Provided records: Begin

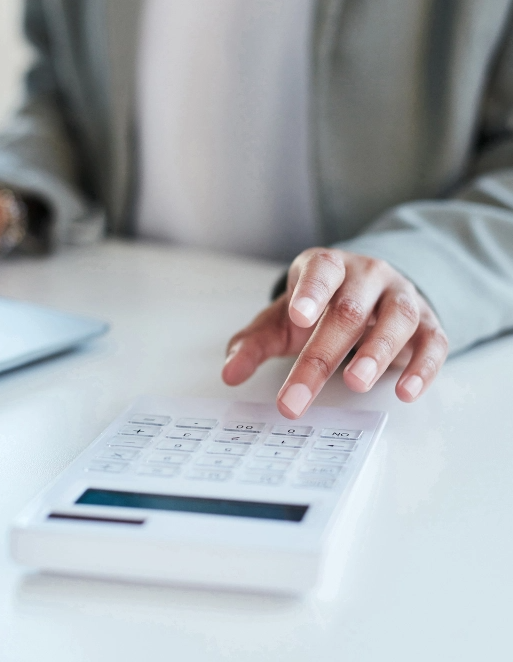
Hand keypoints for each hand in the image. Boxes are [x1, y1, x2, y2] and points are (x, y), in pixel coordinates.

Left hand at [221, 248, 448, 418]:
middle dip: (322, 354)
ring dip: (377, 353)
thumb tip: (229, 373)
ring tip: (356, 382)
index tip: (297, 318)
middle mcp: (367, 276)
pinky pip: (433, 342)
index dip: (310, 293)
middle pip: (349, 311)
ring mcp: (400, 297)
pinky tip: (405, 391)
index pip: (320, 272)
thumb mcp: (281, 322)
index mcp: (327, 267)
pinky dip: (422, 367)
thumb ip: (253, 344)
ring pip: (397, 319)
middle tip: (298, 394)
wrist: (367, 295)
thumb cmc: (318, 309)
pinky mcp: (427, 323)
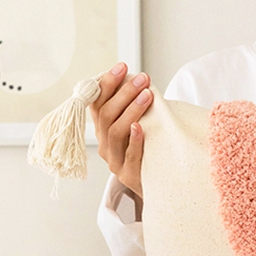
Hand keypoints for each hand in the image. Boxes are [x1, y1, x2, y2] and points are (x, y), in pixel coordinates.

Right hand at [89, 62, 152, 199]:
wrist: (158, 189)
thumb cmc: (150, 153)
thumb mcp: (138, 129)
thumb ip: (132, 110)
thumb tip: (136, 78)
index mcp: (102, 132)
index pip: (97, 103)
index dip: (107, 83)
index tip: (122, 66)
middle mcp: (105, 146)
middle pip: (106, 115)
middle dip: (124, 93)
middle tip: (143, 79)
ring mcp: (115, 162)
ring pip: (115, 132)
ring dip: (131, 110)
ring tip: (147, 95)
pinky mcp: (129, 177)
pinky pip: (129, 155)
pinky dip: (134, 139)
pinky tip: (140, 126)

Provided records: End

Exercise directions
Please output the material above again, exactly, and omit every image.

Expected answer
Hand keypoints for each hand in the image. Boxes are [x1, y1, x2, y2] and points are (x, y), in pixel coordinates.

Left hand at [221, 248, 448, 418]:
middle dip: (322, 354)
ring dip: (377, 353)
thumb tip: (229, 373)
ring tip: (356, 382)
index tip: (297, 318)
middle mcp: (367, 276)
pinky pip: (433, 342)
index dip: (310, 293)
middle pip: (349, 311)
ring mcp: (400, 297)
pinky tip: (405, 391)
index pip: (320, 272)
thumb mcp: (281, 322)
index mcp: (327, 267)
pinky dip: (422, 367)
thumb ip: (253, 344)
ring pip: (397, 319)
middle tip: (298, 394)
wrist: (367, 295)
thumb cmc: (318, 309)
pinky mcp: (427, 323)
Hand keypoints for each hand in the image. Boxes are [x1, y1, x2, y2] and points are (x, y), in pixel coordinates.

Right hand at [89, 62, 152, 199]:
wrist: (158, 189)
thumb cmc: (150, 153)
thumb mcp: (138, 129)
thumb ip: (132, 110)
thumb tip: (136, 78)
index mcp: (102, 132)
index pip: (97, 103)
index dip: (107, 83)
index tip: (122, 66)
middle mcp: (105, 146)
middle pip: (106, 115)
middle dip: (124, 93)
middle tip: (143, 79)
ring mcp: (115, 162)
ring pip: (115, 132)
ring dip: (131, 110)
ring tip: (147, 95)
pinky mcp: (129, 177)
pinky pip: (129, 155)
pinky dip: (134, 139)
pinky tip: (140, 126)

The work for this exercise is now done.